What is required:
Leaving out the pictures, output each record exactly as it stands.

Data items
·····

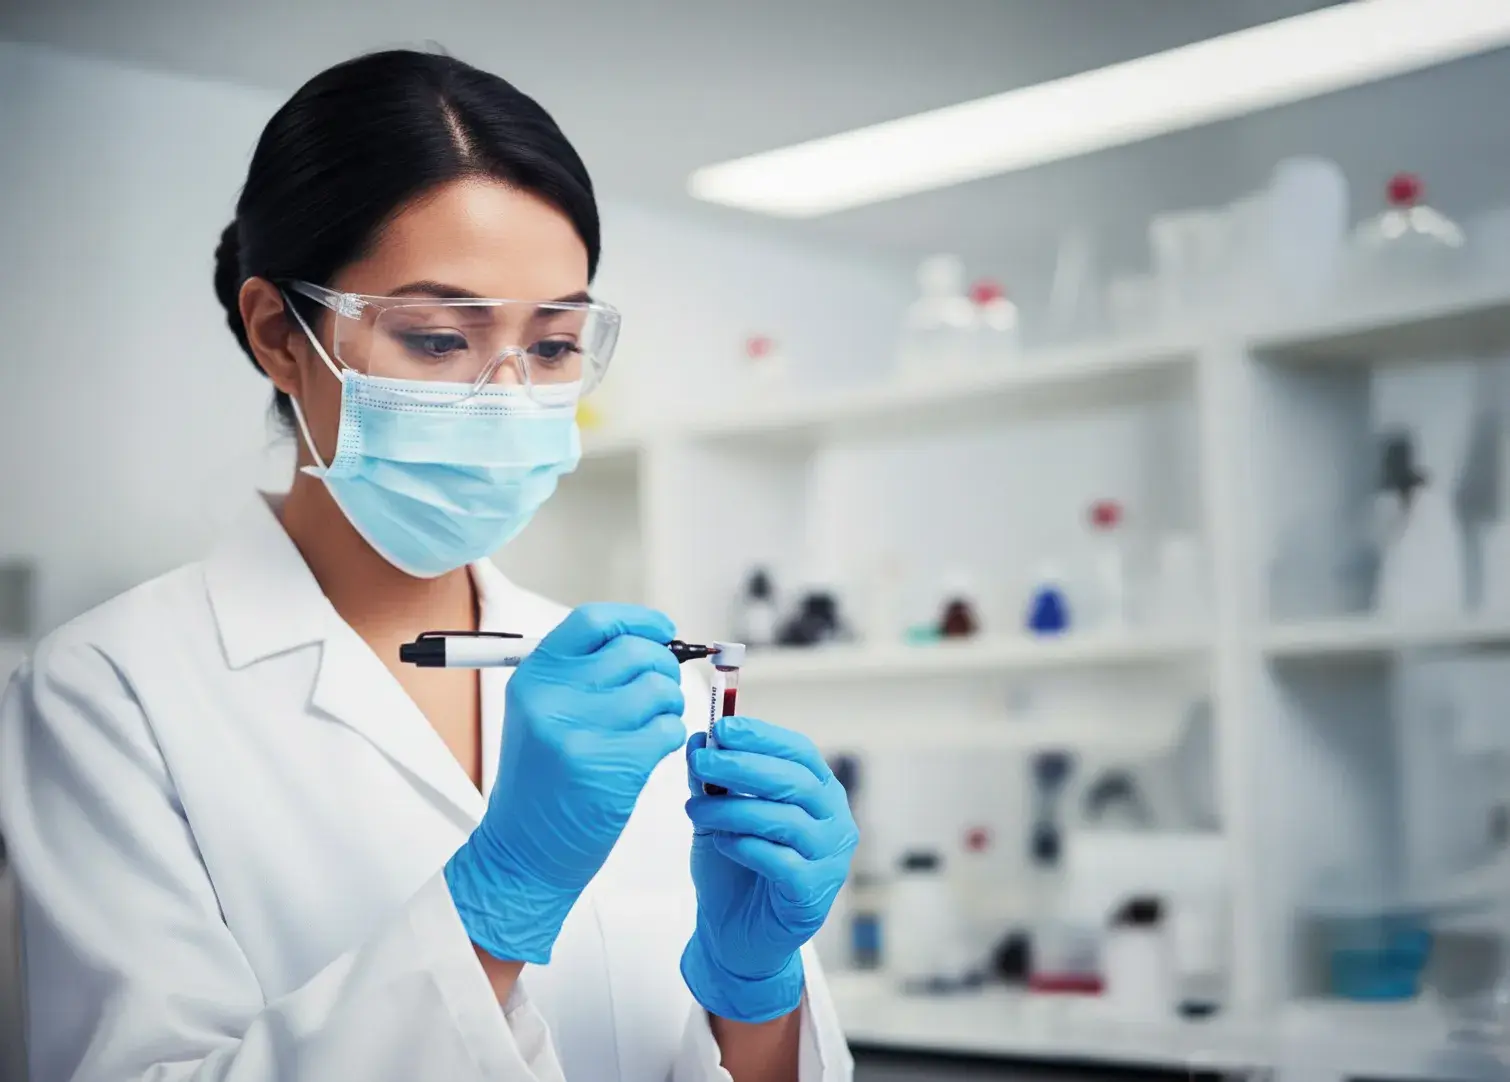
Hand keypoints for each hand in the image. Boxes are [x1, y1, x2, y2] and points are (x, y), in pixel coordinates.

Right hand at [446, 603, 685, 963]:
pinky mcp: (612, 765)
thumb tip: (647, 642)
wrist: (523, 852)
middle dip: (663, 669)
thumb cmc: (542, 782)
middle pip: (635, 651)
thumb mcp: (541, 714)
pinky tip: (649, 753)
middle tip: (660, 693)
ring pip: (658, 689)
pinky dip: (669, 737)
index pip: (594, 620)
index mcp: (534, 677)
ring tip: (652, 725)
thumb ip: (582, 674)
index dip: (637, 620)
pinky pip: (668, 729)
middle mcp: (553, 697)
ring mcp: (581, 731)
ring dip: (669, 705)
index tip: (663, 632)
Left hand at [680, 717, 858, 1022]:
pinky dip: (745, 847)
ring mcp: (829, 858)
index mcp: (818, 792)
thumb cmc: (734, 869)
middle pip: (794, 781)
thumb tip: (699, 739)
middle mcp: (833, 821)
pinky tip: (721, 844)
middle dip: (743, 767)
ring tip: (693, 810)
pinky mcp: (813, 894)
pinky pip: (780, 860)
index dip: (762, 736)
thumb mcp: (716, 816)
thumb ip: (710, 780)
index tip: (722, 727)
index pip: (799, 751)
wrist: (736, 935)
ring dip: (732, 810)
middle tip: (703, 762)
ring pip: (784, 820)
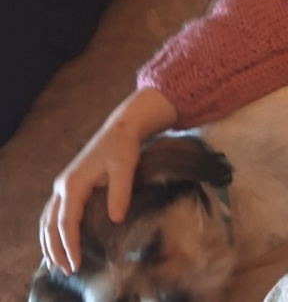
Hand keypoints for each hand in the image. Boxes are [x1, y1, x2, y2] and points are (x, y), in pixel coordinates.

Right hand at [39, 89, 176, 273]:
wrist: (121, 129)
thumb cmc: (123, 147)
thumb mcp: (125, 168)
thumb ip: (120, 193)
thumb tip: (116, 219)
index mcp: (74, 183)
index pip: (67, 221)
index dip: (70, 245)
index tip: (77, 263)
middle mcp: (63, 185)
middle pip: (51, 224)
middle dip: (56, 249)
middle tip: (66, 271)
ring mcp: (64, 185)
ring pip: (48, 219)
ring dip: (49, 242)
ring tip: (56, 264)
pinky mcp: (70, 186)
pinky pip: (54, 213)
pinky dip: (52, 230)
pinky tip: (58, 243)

·····

Exercise response:
Hand keypoints for each hand in the image. Boxes are [x1, y1, x2, y2] and points are (x, y), in pixel coordinates.

Right hand at [446, 603, 685, 963]:
pinky mcp: (612, 765)
thumb tip: (647, 642)
wrist: (523, 852)
middle dip: (663, 669)
thumb cmc: (542, 782)
middle pip: (635, 651)
thumb mcp: (541, 714)
pinky tip: (649, 753)
middle tip: (660, 693)
ring pip: (658, 689)
pinky dip: (669, 737)
index pip: (594, 620)
index mcp: (534, 677)
ring tip: (652, 725)
thumb ip: (582, 674)
index dip: (637, 620)
pinky pip: (668, 729)
middle mcp: (553, 697)
ring mcp: (581, 731)
ring dip: (669, 705)
index tip: (663, 632)
Left hand at [680, 717, 858, 1022]:
pinky dip: (745, 847)
ring mcp: (829, 858)
index mcp: (818, 792)
thumb cmc: (734, 869)
middle pip: (794, 781)
thumb tip: (699, 739)
middle mcp: (833, 821)
pinky tip: (721, 844)
middle dip: (743, 767)
ring tip: (693, 810)
pinky mcp: (813, 894)
pinky pip: (780, 860)
index dip: (762, 736)
thumb mcp: (716, 816)
thumb ip: (710, 780)
index tip: (722, 727)
index pip: (799, 751)
wrist: (736, 935)
ring dip: (732, 810)
middle tip: (703, 762)
ring pip: (784, 820)
Hand keypoints for each hand in the image. Boxes are [x1, y1, x2, y2] and points are (x, y), in pixel coordinates.

Right hand at [39, 89, 176, 273]:
wrist: (121, 129)
thumb cmc: (123, 147)
thumb mcp: (125, 168)
thumb ip: (120, 193)
thumb tip: (116, 219)
index mcp: (74, 183)
index pip: (67, 221)
index dip: (70, 245)
index tip: (77, 263)
middle mcp: (63, 185)
middle pip: (51, 224)
middle dip: (56, 249)
middle tip: (66, 271)
ring mcp: (64, 185)
ring pip: (48, 219)
ring dip: (49, 242)
ring tip: (56, 264)
pinky mcp: (70, 186)
pinky pip: (54, 213)
pinky dip: (52, 230)
pinky tip: (58, 243)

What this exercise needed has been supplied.